In the end, they made the decision for her. Four months before the book’s release, Campbell’s editor, David Berry, wrote, “We made very few changes in the manuscript, and since there was a big rush to get it to the printer I didn’t think it would be worthwhile to send it back to you.” Only when her finished copy arrived did Campbell learn they had erased the record of her assault.

The year after the revelation was made public, McClelland & Stewart published a restored edition. The Saskatchewan RCMP issued a statement, as reported by the Saskatoon StarPhoenix, describing the incident as “highly concerning,” but added, “we are unable to determine if a complaint was ever filed or an investigation conducted at the time.” Campbell wrote that her grandmother, who found her after the assault, urged her not to tell her father: “If he knew, he would kill those Mounties for sure and be hung, and we would all be placed in an orphanage.” Her publishers, whether they admitted it or not, shared this instinct: the word of an Indigenous woman, even if a published author, counted for far less than that of a police officer.

Fifty years later, it’s this element of Campbell’s memoir that feels the most tragically relevant. Many Indigenous women have reported sexual assaults and violence at the hands of Canadian police officers. “Poor people, both white and Native, who are trapped within a certain kind of life, can never look to the business and political leaders of this country for help,” wrote Campbell. “Regardless of what they promise, they’ll never change things, because they are involved in and perpetuate in private the very things that they condemn in public.”

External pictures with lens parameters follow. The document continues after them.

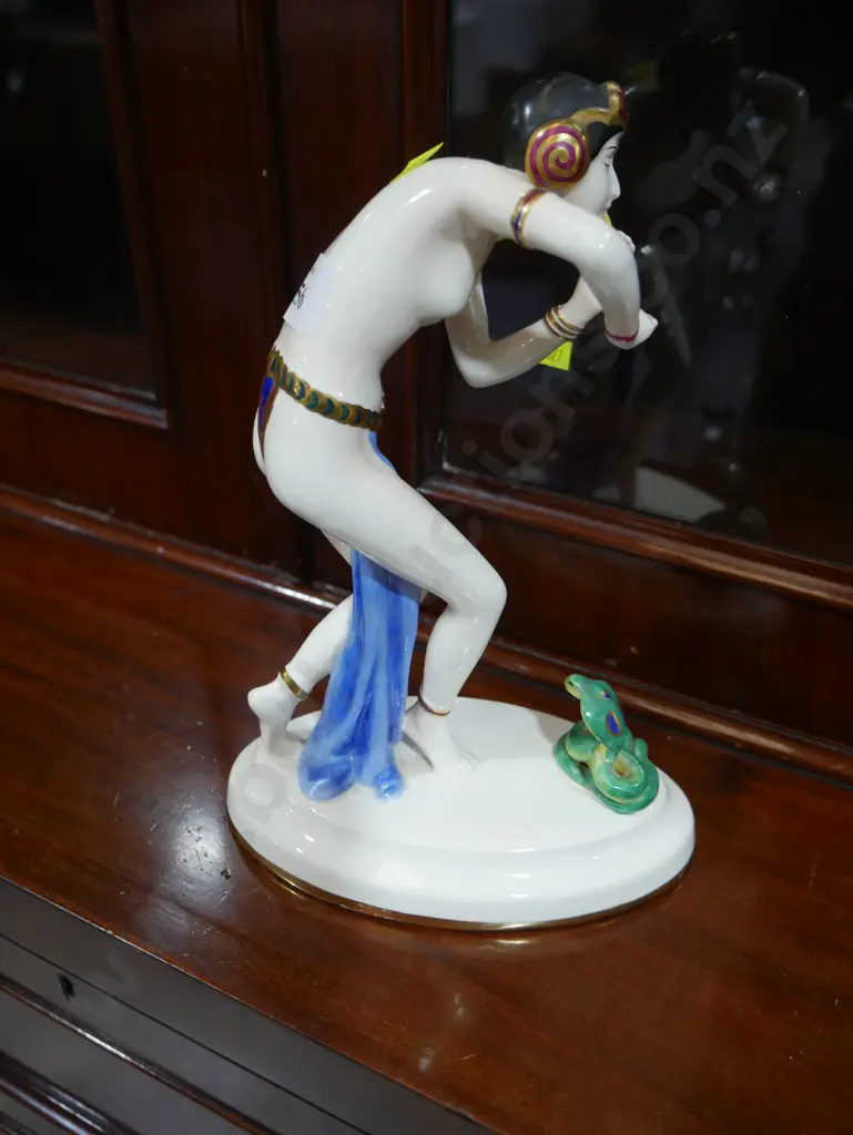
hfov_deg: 44.2
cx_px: 426
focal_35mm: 32
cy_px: 568
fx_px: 1051
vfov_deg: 56.8
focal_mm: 16
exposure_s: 1/60
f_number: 3.6
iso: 320
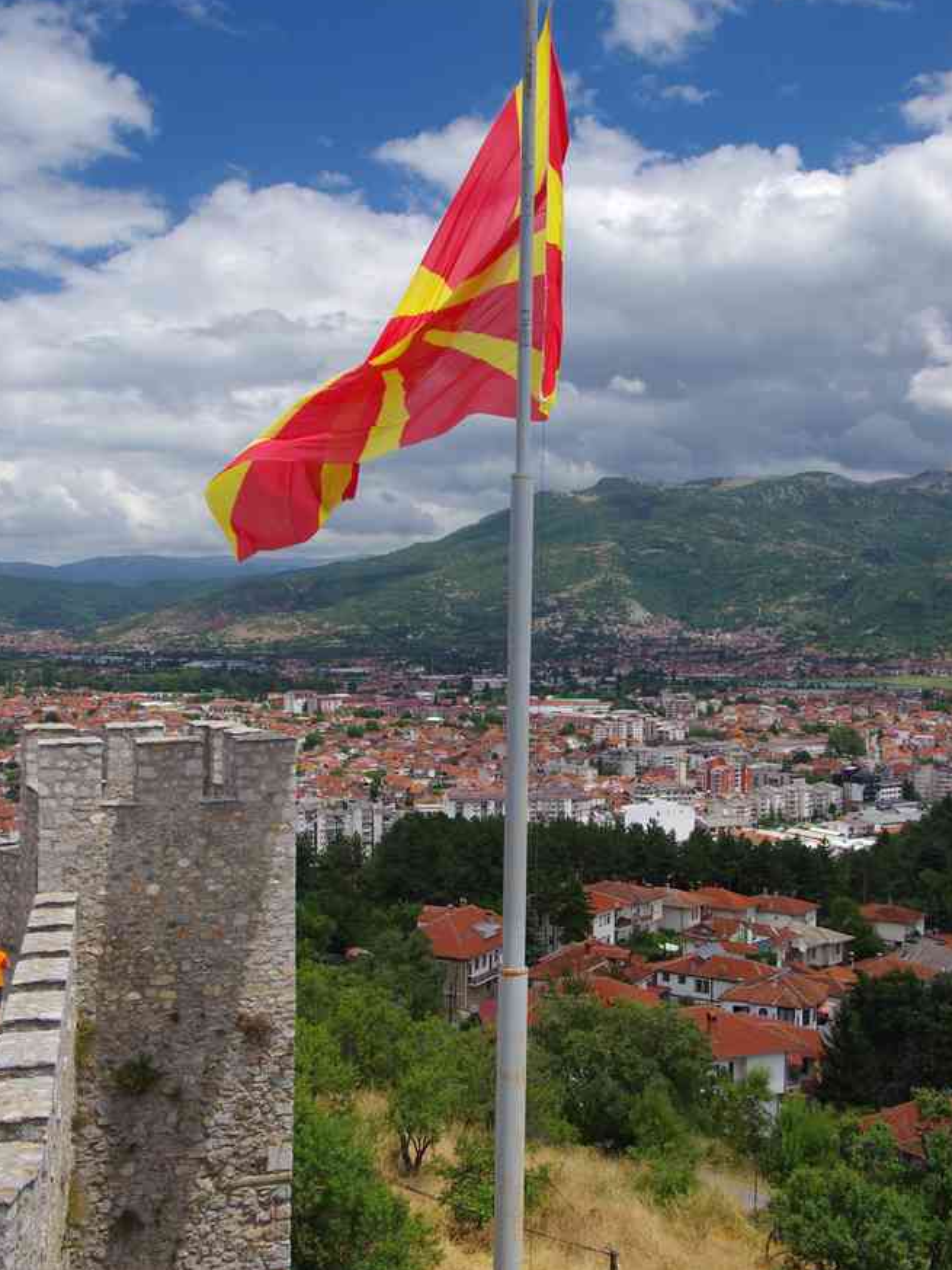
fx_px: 1627
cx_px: 475
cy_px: 618
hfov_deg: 32.6
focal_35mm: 44
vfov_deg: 42.6
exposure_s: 1/125
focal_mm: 26.9
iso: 200
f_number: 11
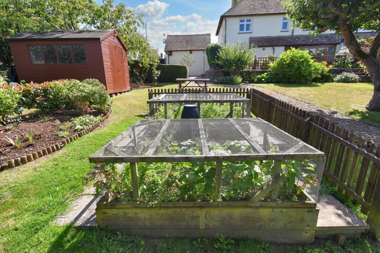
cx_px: 190
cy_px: 126
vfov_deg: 77.3
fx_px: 158
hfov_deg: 100.4
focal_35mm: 15
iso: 200
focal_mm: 10
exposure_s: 1/250
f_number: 8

“I write this for all of you,” Campbell wrote in the introduction. “I want to tell you about the joys and sorrows, the oppressing poverty, the frustrations and the dreams.” Today, as when Campbell wrote Halfbreed, Indigenous nations are fighting for their rights and sovereignty, and the rich and growing body of Indigenous literature is both a tool for and reflection of those efforts. Campbell’s reflections on her Saskatchewan homelands, and the reverberating trauma of dispossession and displacement, are echoed in the works of many contemporary Indigenous authors who weave together the ideas of land, identity, and resistance: Billy-Ray Belcourt, Joshua Whitehead, Leanne Betasamosake Simpson. In Halfbreed, Campbell sought to portray her people—their lands, their history, their struggles—in all their specificity. It’s an approach that remains as critical and revolutionary today as it was then—one that pushes back against vague and generalizing notions about Indigenous peoples that threaten to erase the distinct contours of our nations and identities.

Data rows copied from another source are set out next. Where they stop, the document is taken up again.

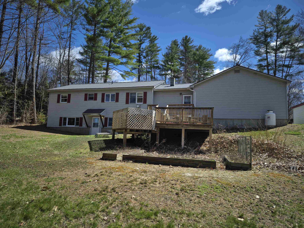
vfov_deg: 58.9
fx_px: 202
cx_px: 152
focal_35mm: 23
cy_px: 114
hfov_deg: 73.9
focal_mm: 5.4
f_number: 1.8
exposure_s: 1/1040
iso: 25
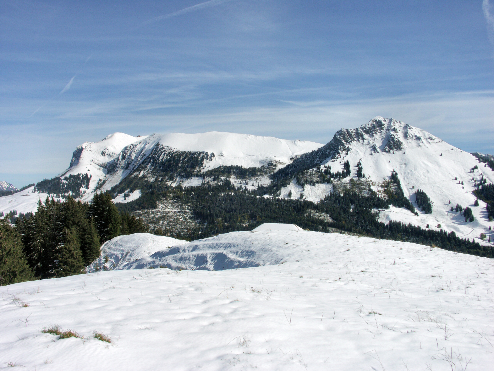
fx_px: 457
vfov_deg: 44.2
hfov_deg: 56.8
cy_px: 186
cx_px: 247
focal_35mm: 32
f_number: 6.3
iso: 64
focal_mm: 8.24
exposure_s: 1/1000
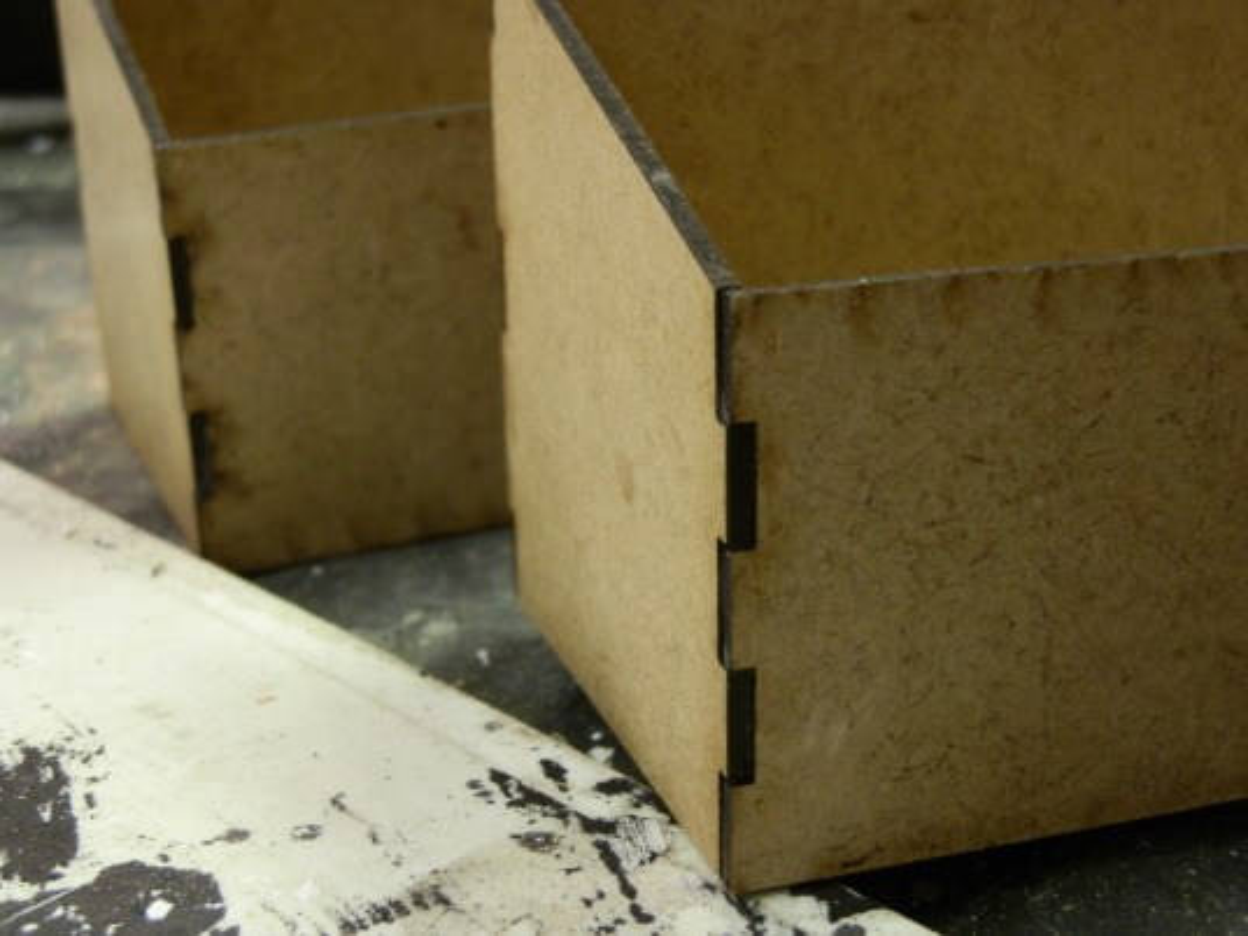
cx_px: 624
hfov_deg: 31.7
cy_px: 468
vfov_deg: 24.0
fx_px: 2199
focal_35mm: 61
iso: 200
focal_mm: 10.99
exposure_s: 1/8
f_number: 3.7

What made Halfbreed so powerful, then and now, was not just that Campbell’s life held as much drama and tragedy as a Hollywood script. It was her unwavering clarity and knowledge of her own value: as a Halfbreed, as a woman, as a leader. Her generation was haunted by two defining tragedies for the Métis people: the defeat of the North-West Resistance and the confiscation of their land. “I only want to say: this is what it was like; this is what it is still like,” she wrote in the book. “I know poverty is not ours alone. Your people have had it too, but in those earlier days you at least had dreams, you had a tomorrow. My parents and I never shared any aspirations for a future.” And yet Campbell did imagine a future for herself and her people, and she wrote it into existence.

Correction, June 22, 2023: An earlier version of this article stated that Maria Campbell is eighty-three years old. In fact, she is eighty-four; according to her representatives, her father did not register her birth until she was a year old. The Walrus regrets the error.